Task inputs
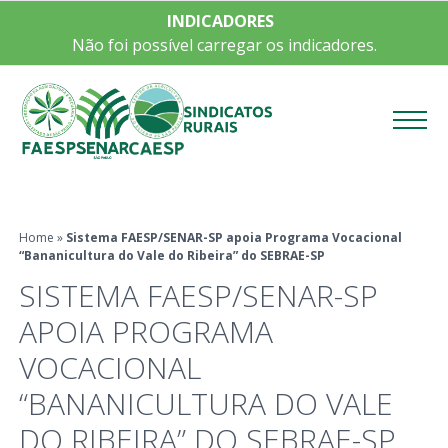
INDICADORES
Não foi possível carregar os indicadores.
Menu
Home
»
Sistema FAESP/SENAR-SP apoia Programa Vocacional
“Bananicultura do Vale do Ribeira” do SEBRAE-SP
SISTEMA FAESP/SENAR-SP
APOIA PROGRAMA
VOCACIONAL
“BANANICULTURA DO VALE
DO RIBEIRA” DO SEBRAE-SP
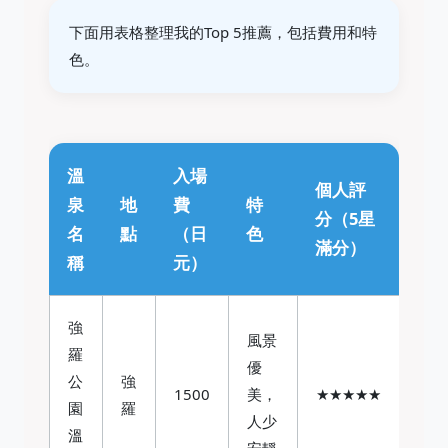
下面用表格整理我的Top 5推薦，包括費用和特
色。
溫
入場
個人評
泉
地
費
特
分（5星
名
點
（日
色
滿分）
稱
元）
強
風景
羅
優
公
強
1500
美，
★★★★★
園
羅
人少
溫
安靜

---

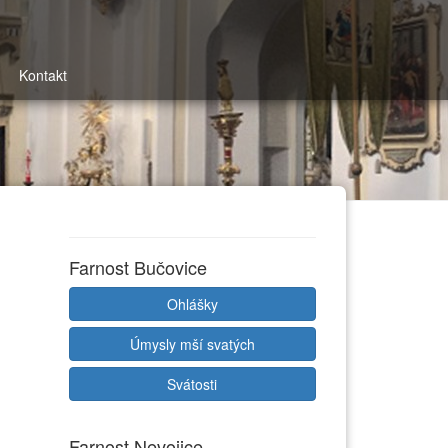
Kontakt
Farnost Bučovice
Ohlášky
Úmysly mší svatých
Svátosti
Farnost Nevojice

What this task involves
Please report every line of the listing that contains the string "FAESP".

Solution for this problem
Sistema FAESP/SENAR-SP apoia Programa Vocacional
SISTEMA FAESP/SENAR-SP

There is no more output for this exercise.